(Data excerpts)
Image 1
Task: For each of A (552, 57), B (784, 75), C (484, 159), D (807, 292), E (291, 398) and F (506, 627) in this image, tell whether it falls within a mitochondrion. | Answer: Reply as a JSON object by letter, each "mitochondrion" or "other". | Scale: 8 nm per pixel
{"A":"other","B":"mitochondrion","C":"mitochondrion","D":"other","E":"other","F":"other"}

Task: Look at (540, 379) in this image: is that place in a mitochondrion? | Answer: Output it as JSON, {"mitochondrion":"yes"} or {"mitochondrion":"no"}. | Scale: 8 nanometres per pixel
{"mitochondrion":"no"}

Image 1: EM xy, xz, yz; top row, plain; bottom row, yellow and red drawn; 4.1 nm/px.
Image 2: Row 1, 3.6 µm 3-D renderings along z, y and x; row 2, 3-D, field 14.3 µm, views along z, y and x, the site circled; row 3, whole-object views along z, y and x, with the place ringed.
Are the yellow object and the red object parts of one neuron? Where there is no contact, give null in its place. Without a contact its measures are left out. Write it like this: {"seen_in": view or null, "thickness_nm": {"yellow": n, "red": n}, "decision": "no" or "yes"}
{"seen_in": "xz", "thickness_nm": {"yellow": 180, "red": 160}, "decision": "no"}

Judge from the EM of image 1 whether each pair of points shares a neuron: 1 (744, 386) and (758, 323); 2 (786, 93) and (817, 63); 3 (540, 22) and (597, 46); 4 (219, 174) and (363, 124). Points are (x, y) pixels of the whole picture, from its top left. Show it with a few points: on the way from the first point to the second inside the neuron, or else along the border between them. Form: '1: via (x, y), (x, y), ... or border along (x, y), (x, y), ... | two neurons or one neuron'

— WHAT THIS TASK INVOLVES —
Print the records once more, exactly as written.

— RESULT OF THE EXERCISE —
Image 1
Task: For each of A (552, 57), B (784, 75), C (484, 159), D (807, 292), E (291, 398) and F (506, 627) in this image, tell whether it falls within a mitochondrion. | Answer: Reply as a JSON object by letter, each "mitochondrion" or "other". | Scale: 8 nm per pixel
{"A":"other","B":"mitochondrion","C":"mitochondrion","D":"other","E":"other","F":"other"}

Task: Look at (540, 379) in this image: is that place in a mitochondrion? | Answer: Output it as JSON, {"mitochondrion":"yes"} or {"mitochondrion":"no"}. | Scale: 8 nanometres per pixel
{"mitochondrion":"no"}

Image 1: EM xy, xz, yz; top row, plain; bottom row, yellow and red drawn; 4.1 nm/px.
Image 2: Row 1, 3.6 µm 3-D renderings along z, y and x; row 2, 3-D, field 14.3 µm, views along z, y and x, the site circled; row 3, whole-object views along z, y and x, with the place ringed.
Are the yellow object and the red object parts of one neuron? Where there is no contact, give null in its place. Without a contact its measures are left out. Write it like this: {"seen_in": view or null, "thickness_nm": {"yellow": n, "red": n}, "decision": "no" or "yes"}
{"seen_in": "xz", "thickness_nm": {"yellow": 180, "red": 160}, "decision": "no"}

Judge from the EM of image 1 whether each pair of points shares a neuron: 1 (744, 386) and (758, 323); 2 (786, 93) and (817, 63); 3 (540, 22) and (597, 46); 4 (219, 174) and (363, 124). Points are (x, y) pixels of the whole picture, from its top left. Show it with a few points: on the way from the first point to the second inside the neuron, or else along the border between them. Form: '1: via (x, y), (x, y), ... or border along (x, y), (x, y), ... | two neurons or one neuron'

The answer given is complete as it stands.